Later Noureddine told me that his mother couldn’t read, and I tried to imagine what it was like for an engineer who spoke three languages to have an illiterate parent. I couldn’t, but just the sight of this mysterious woman made me feel awkward and tongue-tied. Then Noureddine’s sister bounded into the room wearing a straight navy skirt and a white silk blouse and rescued us. “Mina teaches at the university,” Noureddine managed to say before she took over, asking where we had been, where we were going, and why we had come to Tunis.

As she talked her mother was setting platters of food on a round, low table in the corner. There were shiny beets the color of garnets and grated carrots perfumed with orange-flower water. Cucumbers were dotted with olives, oranges sprinkled with rosewater. The food glistened. As their mother left the room Noureddine and
Mina began helping themselves, using their fingers to pick up the food.

“Will you be offended,” asked Mina in her lilting voice, “if I ask about your backgrounds?”

I wondered if I should say that I was Jewish. I had a quick fantasy that they would all leap up, turn the table over, and demand that I leave the house. But Mina just nodded graciously and said, “Tunis has been home to many Jews.” She turned to Serafina.

“It is unusual, is it not, for a white woman and a brown one to be friends in America?” asked Mina.

“No,” I said.

“Yes,” said Serafina simultaneously, “it is.”

We fell silent again as Noureddine’s mother reappeared with a large loaf of bread.

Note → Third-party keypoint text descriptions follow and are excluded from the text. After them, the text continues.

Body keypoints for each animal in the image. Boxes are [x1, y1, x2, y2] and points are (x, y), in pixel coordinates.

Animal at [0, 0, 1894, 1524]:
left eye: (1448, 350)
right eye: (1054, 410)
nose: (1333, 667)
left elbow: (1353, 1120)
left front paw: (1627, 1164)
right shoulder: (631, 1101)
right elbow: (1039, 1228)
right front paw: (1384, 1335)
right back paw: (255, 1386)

Taeb tore off a piece and dipped it into the spicy green peppers mixed with tomatoes. Serafina imitated him, but when she ripped the bread from the loaf and dipped it into the rich eggplant salad the gesture suddenly became seductive. She licked her fingers.

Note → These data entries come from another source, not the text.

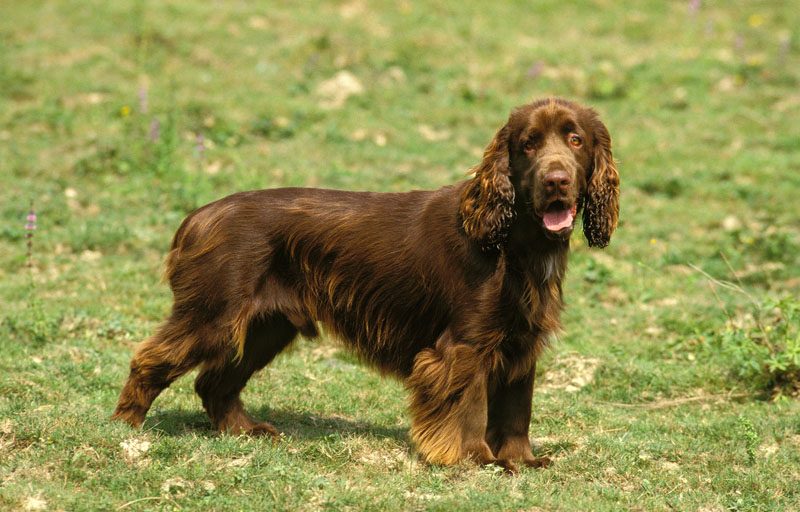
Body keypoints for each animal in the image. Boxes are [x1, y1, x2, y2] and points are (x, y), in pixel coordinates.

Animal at [112, 97, 620, 472]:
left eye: (575, 139)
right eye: (528, 145)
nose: (556, 181)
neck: (512, 240)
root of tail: (196, 218)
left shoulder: (521, 340)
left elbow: (517, 408)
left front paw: (522, 460)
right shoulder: (465, 346)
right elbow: (471, 406)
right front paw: (477, 459)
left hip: (266, 327)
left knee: (214, 382)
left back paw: (246, 430)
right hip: (214, 315)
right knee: (150, 360)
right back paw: (126, 426)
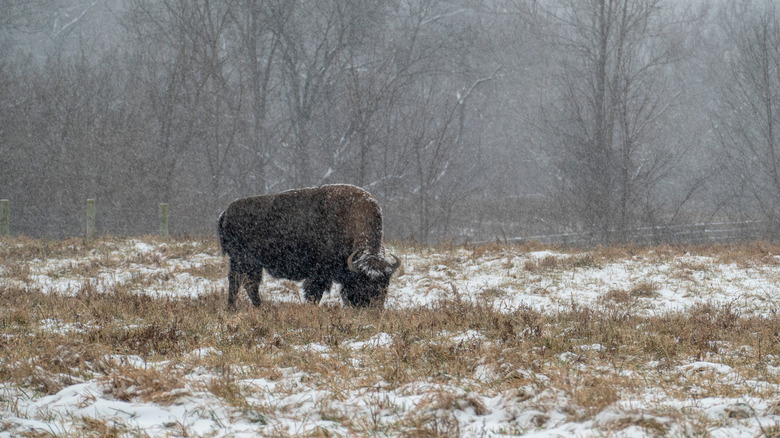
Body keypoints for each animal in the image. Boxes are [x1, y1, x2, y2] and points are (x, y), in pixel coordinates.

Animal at [217, 184, 401, 308]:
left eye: (385, 282)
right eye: (363, 281)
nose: (373, 306)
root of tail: (225, 212)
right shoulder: (318, 273)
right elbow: (314, 293)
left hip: (249, 263)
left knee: (247, 283)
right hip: (244, 260)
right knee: (240, 281)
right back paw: (238, 307)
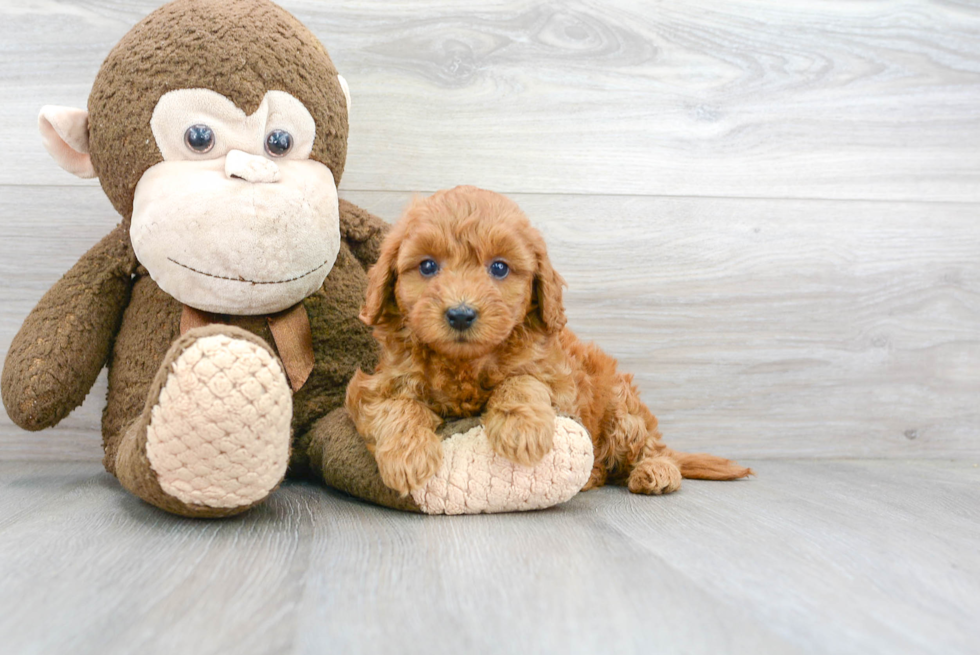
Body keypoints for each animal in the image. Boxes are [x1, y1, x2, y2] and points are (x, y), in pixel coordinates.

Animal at [344, 184, 752, 498]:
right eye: (427, 266)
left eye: (499, 267)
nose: (460, 314)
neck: (465, 364)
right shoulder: (376, 386)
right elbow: (398, 407)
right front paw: (407, 455)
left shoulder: (561, 385)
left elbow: (522, 380)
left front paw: (521, 429)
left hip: (623, 411)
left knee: (649, 447)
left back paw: (655, 471)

“Attention!” said Noureddine. “This is only the first course.” And he began telling us about the agriculture of Tunisia. By the time he got to annual date production I was having trouble stifling my laughter. I caught Serafina’s eye. “Stop it!” she said, and then we both exploded in uncontrollable waves of mirth. There was a tense moment and then the corners of Mina’s mouth turned up, she giggled too, and it was all right.

We couldn’t eat more.

We did.

Platters came and went at a dreamlike pace. Each seemed to leave the table as full as it had arrived and I wondered what was going to happen to the leftovers.

The pièce de résistance appeared, a triumphant pyramid of grain, fish, and spices large enough to feed a small city. Noureddine
held up his right hand. “I will show you the proper way to eat couscous,” he said, dipping delicately into the platter. He brought some of the grains toward him, rolling as he pulled, and then popped the ball into his mouth. “You will notice,” he said, “that my fingers do not touch my mouth. Now you try.”

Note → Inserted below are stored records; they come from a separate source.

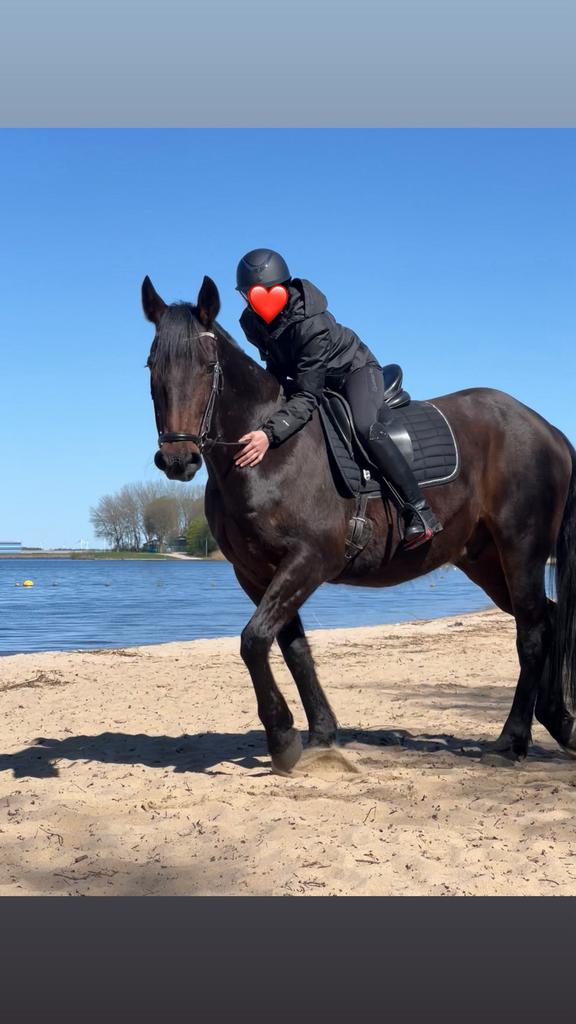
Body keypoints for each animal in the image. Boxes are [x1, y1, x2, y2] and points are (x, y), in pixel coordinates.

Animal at [142, 273, 576, 775]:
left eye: (207, 365)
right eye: (152, 365)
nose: (178, 460)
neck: (269, 452)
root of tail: (547, 429)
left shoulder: (309, 560)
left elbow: (254, 640)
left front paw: (282, 737)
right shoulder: (254, 573)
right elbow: (291, 647)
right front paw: (319, 735)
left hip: (521, 547)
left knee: (532, 631)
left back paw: (512, 739)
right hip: (484, 560)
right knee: (548, 616)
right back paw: (559, 721)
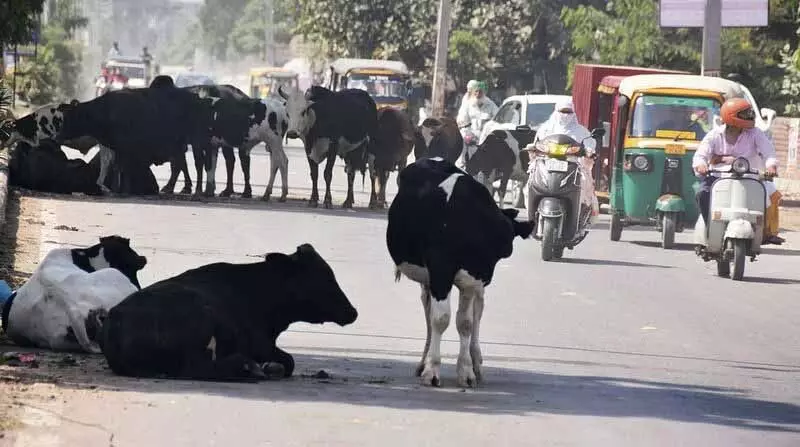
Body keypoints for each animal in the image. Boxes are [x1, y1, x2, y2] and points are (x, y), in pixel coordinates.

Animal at [54, 85, 214, 195]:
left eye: (70, 117)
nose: (58, 136)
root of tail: (199, 98)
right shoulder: (118, 148)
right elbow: (118, 167)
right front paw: (116, 188)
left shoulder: (127, 148)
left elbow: (124, 168)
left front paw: (124, 189)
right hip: (179, 143)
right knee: (180, 164)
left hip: (196, 140)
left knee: (198, 164)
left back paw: (198, 190)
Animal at [88, 243, 360, 384]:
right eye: (324, 277)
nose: (353, 312)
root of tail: (114, 321)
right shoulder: (261, 345)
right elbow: (289, 360)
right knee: (197, 368)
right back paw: (248, 368)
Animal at [386, 158, 536, 388]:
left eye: (505, 237)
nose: (505, 251)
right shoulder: (440, 271)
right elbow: (440, 319)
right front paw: (432, 369)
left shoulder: (473, 279)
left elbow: (465, 323)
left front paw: (466, 371)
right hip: (428, 280)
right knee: (429, 314)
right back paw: (424, 362)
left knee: (477, 311)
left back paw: (475, 361)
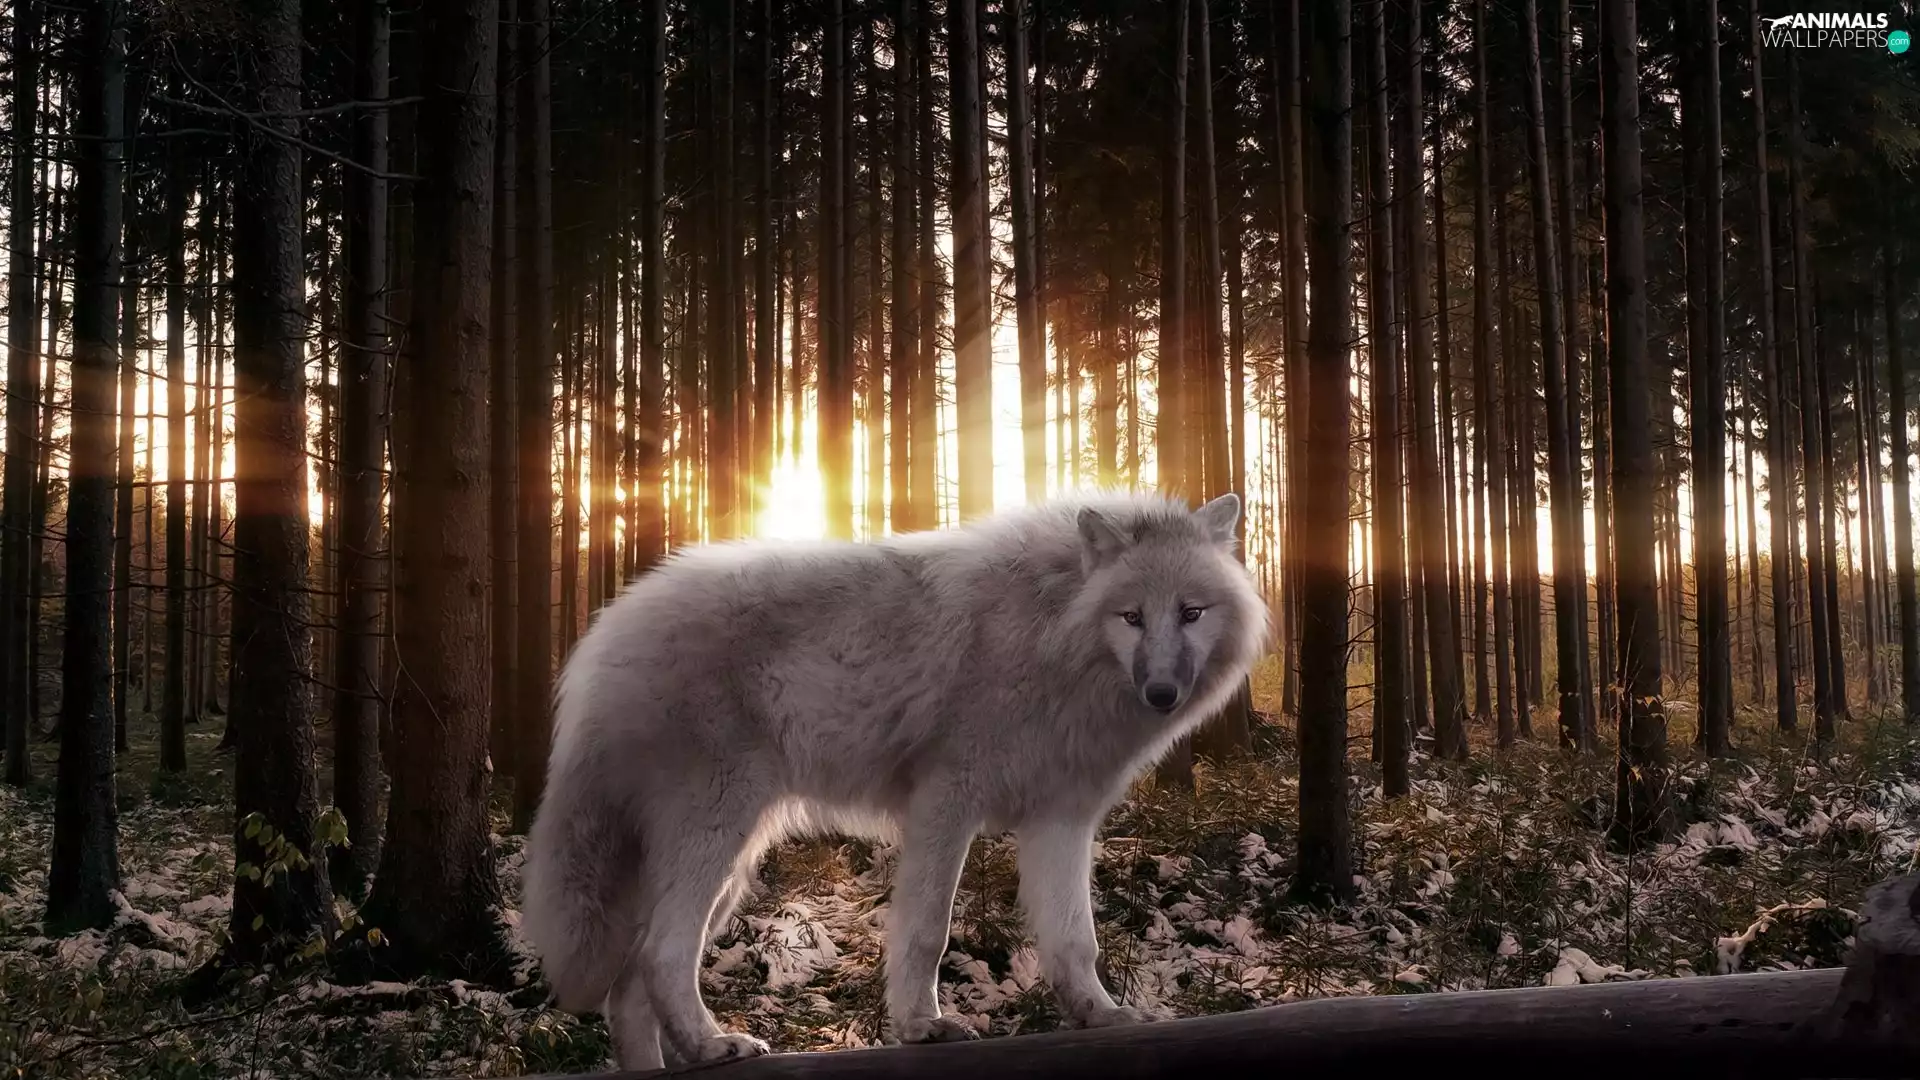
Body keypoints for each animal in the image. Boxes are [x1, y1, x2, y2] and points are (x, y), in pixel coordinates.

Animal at [519, 490, 1268, 1069]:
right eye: (1132, 617)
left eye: (1191, 613)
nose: (1163, 693)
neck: (1050, 633)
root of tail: (605, 631)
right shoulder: (945, 803)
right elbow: (927, 933)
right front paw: (921, 1027)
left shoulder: (1060, 819)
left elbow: (1074, 942)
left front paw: (1101, 1015)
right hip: (718, 836)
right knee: (661, 954)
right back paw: (712, 1045)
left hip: (731, 861)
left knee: (628, 988)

I tried. The grains went spinning out between my fingers and all I got was a handful of air. “Try again,” he insisted. This time I got three grains of couscous and a piece of fish. “Better,” said Noureddine, “but you touched your mouth. Again.”

I kept trying, forgetting how full I was. I finally mastered the technique, but by then Serafina was urging Taeb to teach her to eat, inching closer for the lesson. As he showed her how to grasp the grains, she leaned against him. He edged away. But once he unconsciously took his fingers and brushed some couscous from her cheek, then snatched them back as if her skin were on fire.

We had intended to spend a few days in Tunis before going on to Algiers and Meknes. But more than a week had passed and neither of us had mentioned leaving. The boys were always with us and our bones seemed to be filled with sweet Tunisian honey that slowed us down, changed our rhythm.

We walked and danced. We spent twilight sipping cool lemonade on the terrace of the Café de Paris and in the evenings we ate spicy tajines and grilled merguez sausages. We wandered through the alleys of the medina, catching glimpses of fountains playing in sun-drenched courtyards. Occasionally Noureddine took my hand, like a brother or a cousin. And then there was Taeb.